Task requirements =>
Once the images are set aside, write out the rest of the records exactly.

*** Record extracts

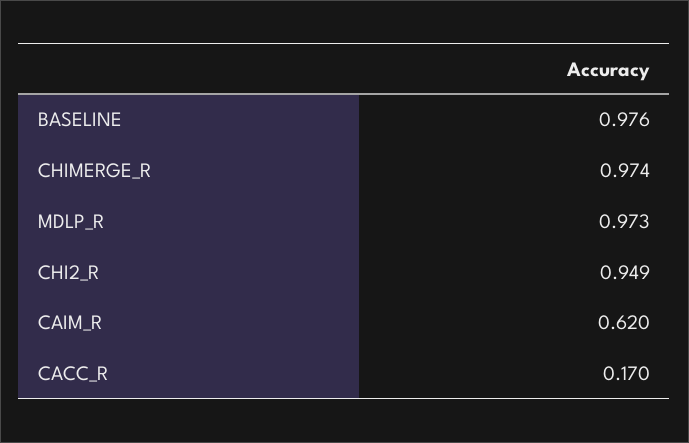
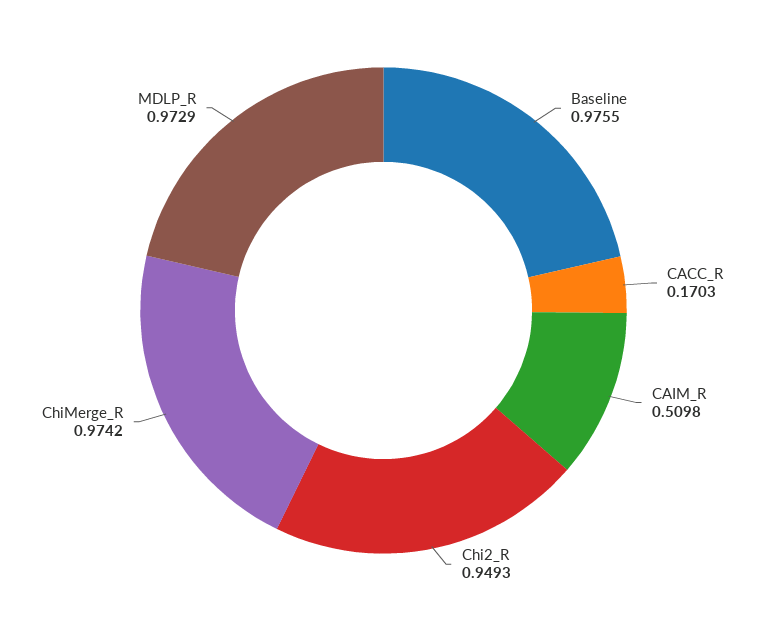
  {
    "BASELINE": 0.9755,
    "CHIMERGE_R": 0.9742,
    "MDLP_R": 0.9729,
    "CHI2_R": 0.9493,
-   "CAIM_R": 0.62,
+   "CAIM_R": 0.5098,
    "CACC_R": 0.1703
  }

******

Solution to this exercise =>
  {
    "BASELINE": 0.9755,
    "CHIMERGE_R": 0.9742,
    "MDLP_R": 0.9729,
    "CHI2_R": 0.9493,
-   "CAIM_R": 0.62,
+   "CAIM_R": 0.5098,
    "CACC_R": 0.1703
  }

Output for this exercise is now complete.